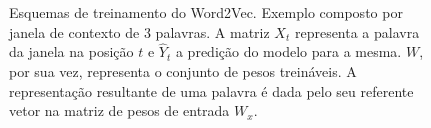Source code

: \begin{figure}%
    \centering
    \qquad
    \caption{Esquemas de treinamento do Word2Vec. Exemplo composto por janela de
             contexto de 3 palavras. A matriz $X_t$ representa a palavra da
             janela na posição $t$ e $\hat{Y}_t$ a predição do modelo para a
             mesma. $W$, por sua vez, representa o conjunto de pesos treináveis.
             A representação resultante de uma palavra é dada pelo seu referente
             vetor na matriz de pesos de entrada $W_x$.}%
    \label{fig:w2v}%
\end{figure}

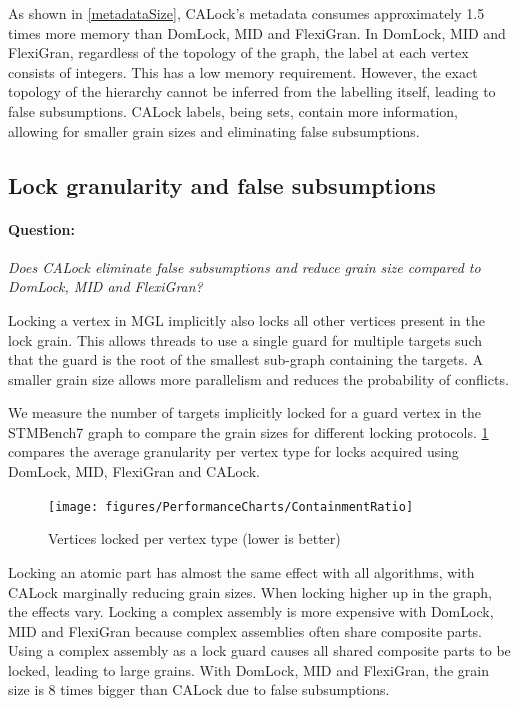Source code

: As shown in \cref{metadataSize}, CALock's metadata consumes approximately 1.5 times more memory than DomLock, MID and FlexiGran.
In DomLock, MID and FlexiGran, regardless of the topology of the graph, the label at each vertex consists of integers.
This has a low memory requirement. However, the exact topology of the hierarchy cannot be inferred from the labelling itself, leading to false subsumptions.
CALock labels, being sets, contain more information, allowing for smaller grain sizes and eliminating false subsumptions.



\subsection{Lock granularity and false subsumptions}\label{benchmark:falseSubsumption}

\paragraph{Question:} \emph{Does CALock eliminate false subsumptions and reduce grain size compared to DomLock, MID and FlexiGran?}

Locking a vertex in MGL implicitly also locks all other vertices present in the lock grain. This allows threads to use a single guard for multiple targets such that the guard is the root of the smallest sub-graph containing the targets. A smaller grain size allows more parallelism and reduces the probability of conflicts. 

We measure the number of targets implicitly locked for a guard vertex in the STMBench7 graph to compare the grain sizes for different locking protocols. 
\cref{nodesLockedPerNodeType} compares the average granularity per vertex type for locks acquired using DomLock, MID, FlexiGran and CALock.

\begin{figure}[h]
	\centering
	\captionsetup{justification=centering}
	\texttt{[image: figures/PerformanceCharts/ContainmentRatio]}
	\caption{Vertices locked per vertex type (lower is better)}
	\label{nodesLockedPerNodeType}
\end{figure}

Locking an atomic part has almost the same effect with all algorithms, with CALock marginally reducing grain sizes. 
When locking higher up in the graph, the effects vary. 
Locking a complex assembly is more expensive with DomLock, MID and FlexiGran because complex assemblies often share composite parts. Using a complex assembly as a lock guard causes all shared composite parts to be locked, leading to large grains. With DomLock, MID and FlexiGran, the grain size is 8 times bigger than CALock due to false subsumptions.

__________________________________________________

Prompt: Could you set down the records above word for word, without any of the pictures?

Response for this exercise:
Source code

: \begin{figure}%
    \centering
    \qquad
    \caption{Esquemas de treinamento do Word2Vec. Exemplo composto por janela de
             contexto de 3 palavras. A matriz $X_t$ representa a palavra da
             janela na posição $t$ e $\hat{Y}_t$ a predição do modelo para a
             mesma. $W$, por sua vez, representa o conjunto de pesos treináveis.
             A representação resultante de uma palavra é dada pelo seu referente
             vetor na matriz de pesos de entrada $W_x$.}%
    \label{fig:w2v}%
\end{figure}

Source code

: As shown in \cref{metadataSize}, CALock's metadata consumes approximately 1.5 times more memory than DomLock, MID and FlexiGran.
In DomLock, MID and FlexiGran, regardless of the topology of the graph, the label at each vertex consists of integers.
This has a low memory requirement. However, the exact topology of the hierarchy cannot be inferred from the labelling itself, leading to false subsumptions.
CALock labels, being sets, contain more information, allowing for smaller grain sizes and eliminating false subsumptions.



\subsection{Lock granularity and false subsumptions}\label{benchmark:falseSubsumption}

\paragraph{Question:} \emph{Does CALock eliminate false subsumptions and reduce grain size compared to DomLock, MID and FlexiGran?}

Locking a vertex in MGL implicitly also locks all other vertices present in the lock grain. This allows threads to use a single guard for multiple targets such that the guard is the root of the smallest sub-graph containing the targets. A smaller grain size allows more parallelism and reduces the probability of conflicts. 

We measure the number of targets implicitly locked for a guard vertex in the STMBench7 graph to compare the grain sizes for different locking protocols. 
\cref{nodesLockedPerNodeType} compares the average granularity per vertex type for locks acquired using DomLock, MID, FlexiGran and CALock.

\begin{figure}[h]
	\centering
	\captionsetup{justification=centering}
	\texttt{[image: figures/PerformanceCharts/ContainmentRatio]}
	\caption{Vertices locked per vertex type (lower is better)}
	\label{nodesLockedPerNodeType}
\end{figure}

Locking an atomic part has almost the same effect with all algorithms, with CALock marginally reducing grain sizes. 
When locking higher up in the graph, the effects vary. 
Locking a complex assembly is more expensive with DomLock, MID and FlexiGran because complex assemblies often share composite parts. Using a complex assembly as a lock guard causes all shared composite parts to be locked, leading to large grains. With DomLock, MID and FlexiGran, the grain size is 8 times bigger than CALock due to false subsumptions.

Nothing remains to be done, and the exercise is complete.